Bergh M L, Hooghwinkel G J, van den Eijnden D H
J Biol Chem. 1983 Jun 25;258(12):7430-6.
Fetal calf liver microsomes were found to be capable of sialylating 14C-galactosylated ovine submaxillary asialomucin. The main oligosaccharide product chain could be obtained by beta-elimination under reductive conditions and was identified as NeuAc alpha 2 leads to 3Gal beta 1 leads to 3GalNAcol (where GalNAcol represents N-acetylgalactosaminitol) by means of high performance liquid chromatography (HPLC) analysis and methylation. The branched trisaccharide Gal beta 1 leads to 3(NeuAc alpha 2 leads to 6)-GalNAcol and the disaccharide NeuAc alpha 2 leads to 6GalNAcol were not formed. Very similar results were obtained when asialofetuin and antifreeze glycoprotein were used as an acceptor. When 3H-sialylated antifreeze glycoprotein ([3H]NeuAc alpha 2 leads to 3Gal beta 1 leads to 3GalNAc-protein) was incubated with fetal calf liver microsomes and CMP-[14C]NeuAc, a reduced tetrasaccharide could be isolated. The structure of this product chain appeared to be [3H]NeuAc alpha 2 leads to 3Gal beta 1 leads to 3([14C]NeuAc alpha 2 leads to 6)GalNAcol, as established by means of HPLC analysis, specific enzymatic degradation with Newcastle disease virus neuraminidase, and periodate oxidation. These data indicate that fetal calf liver contains two sialyltransferases involved in the biosynthesis of the O-linked bisialotetrasaccharide chain. The first enzyme is a beta-galactoside alpha 2 leads to 3 sialyltransferase which converts Gal beta 1 leads to 3 GalNAc chains to the substrate for the second enzyme, a (NeuAc alpha 2 leads to 3Gal beta 1 leads to 3)GalNAc-protein alpha 2 leads to 6 sialyltransferase. The latter enzyme does not sialylate GalNAc or Gal beta 1 leads to 3GalNAc units but is capable of transferring sialic acid to C-6 of GalNAc in NeuAc alpha 2 leads to 3Gal beta 1 leads to 3GalNAc trisaccharide side chains, thereby dictating a strictly ordered sequence of sialylation of the Gal beta 1 leads to 3 GalNAc units in fetal calf liver.

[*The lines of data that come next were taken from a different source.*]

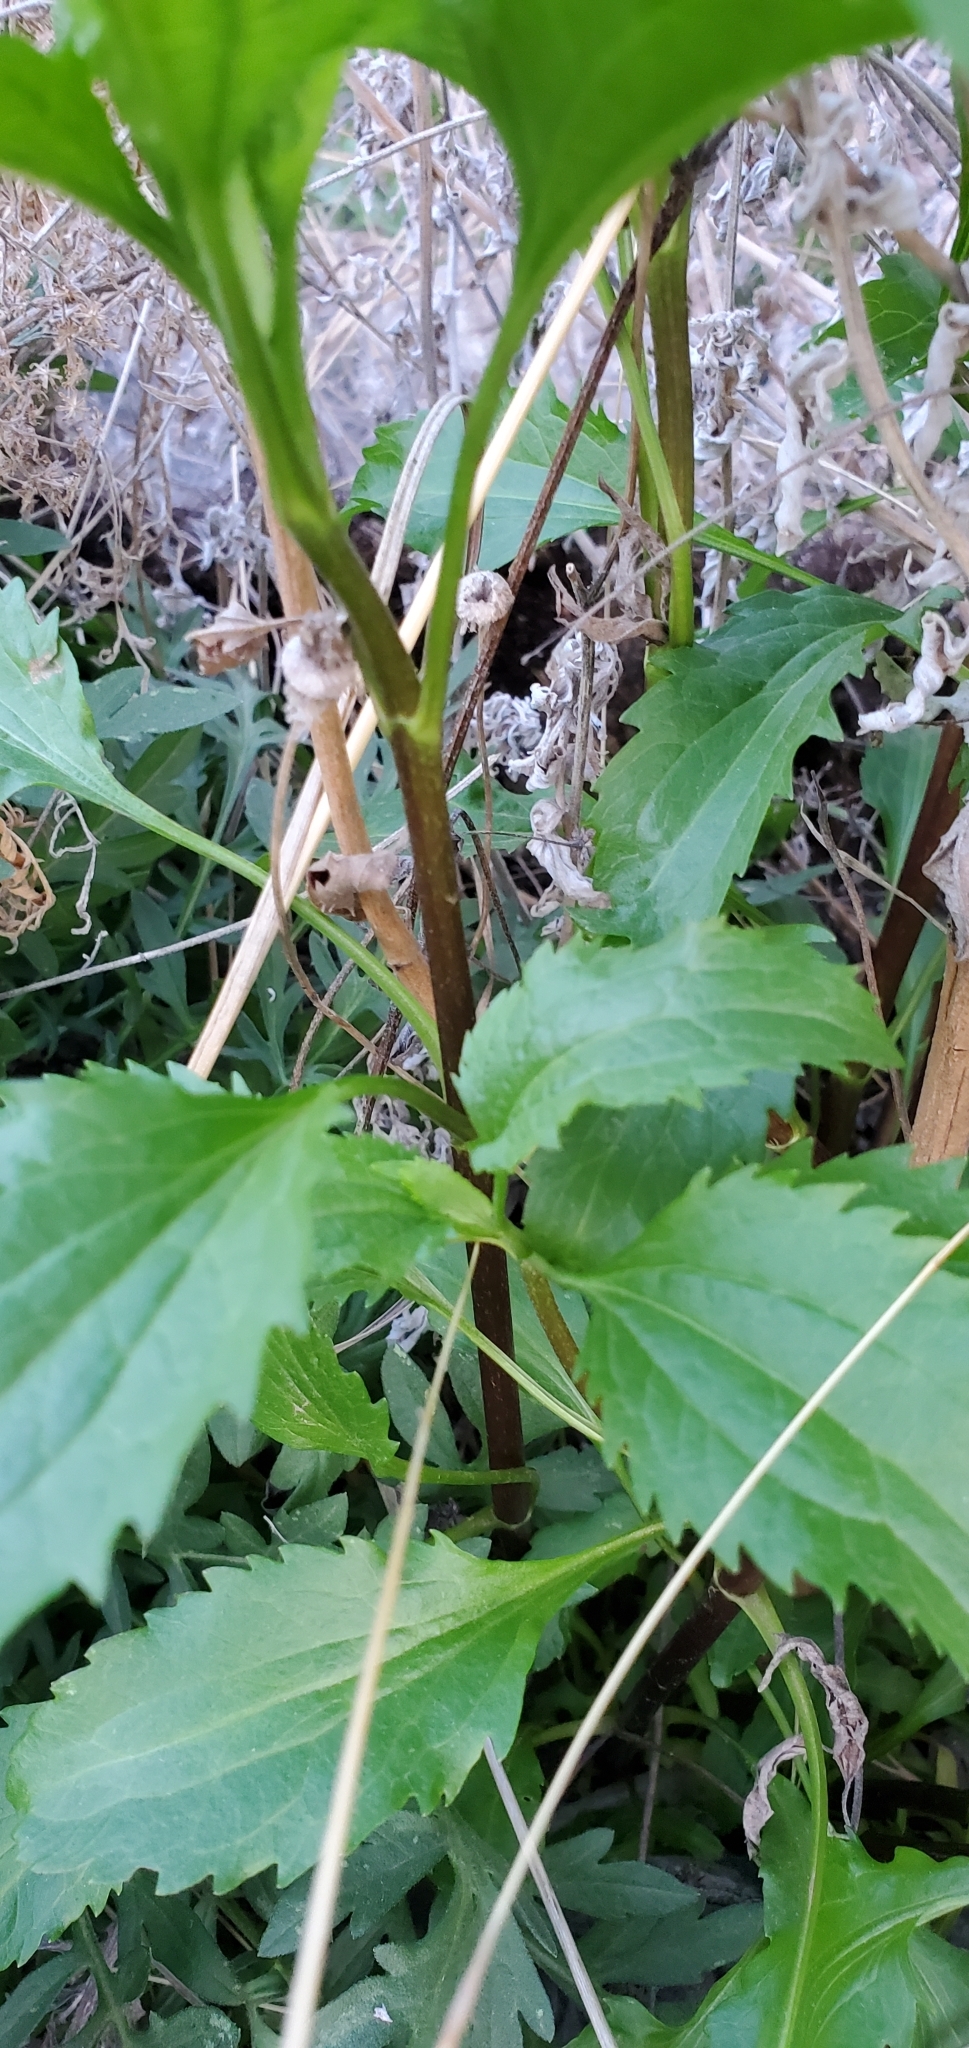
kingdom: Plantae
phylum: Tracheophyta
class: Magnoliopsida
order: Asterales
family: Asteraceae
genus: Eupatorium
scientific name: Eupatorium serotinum
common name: Late boneset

研究发现,胎牛肝微粒体能够将14C-半乳糖基化的羊颌下脱唾液酸粘蛋白进行唾液酸化。在还原条件下通过β-消除反应可得到主要的寡糖产物链,借助高效液相色谱(HPLC)分析和甲基化鉴定其为NeuAcα2→3Galβ1→3GalNAcol(其中GalNAcol代表N-乙酰半乳糖胺醇)。分支三糖Galβ1→3(NeuAcα2→6)-GalNAcol和二糖NeuAcα2→6GalNAcol未形成。当使用脱唾液酸胎球蛋白和抗冻糖蛋白作为受体时,得到了非常相似的结果。当将3H-唾液酸化抗冻糖蛋白([3H]NeuAcα2→3Galβ1→3GalNAc-蛋白)与胎牛肝微粒体及CMP-[14C]NeuAc一起温育时,可分离出一种还原型四糖。通过HPLC分析、用新城疫病毒神经氨酸酶进行特异性酶促降解以及高碘酸盐氧化确定该产物链的结构为[3H]NeuAcα2→3Galβ1→3([14C]NeuAcα2→6)GalNAcol。这些数据表明,胎牛肝中含有两种参与O-连接双唾液酸四糖链生物合成的唾液酸转移酶。第一种酶是β-半乳糖苷α2→3唾液酸转移酶,它将Galβ1→3GalNAc链转化为第二种酶即(NeuAcα2→3Galβ1→3)GalNAc-蛋白α2→6唾液酸转移酶的底物。后一种酶不会使GalNAc或Galβ1→3GalNAc单元唾液酸化,但能够将唾液酸转移至NeuAcα2→3Galβ1→3GalNAc三糖侧链中GalNAc的C-6位,从而决定了胎牛肝中Galβ1→3GalNAc单元严格有序的唾液酸化顺序。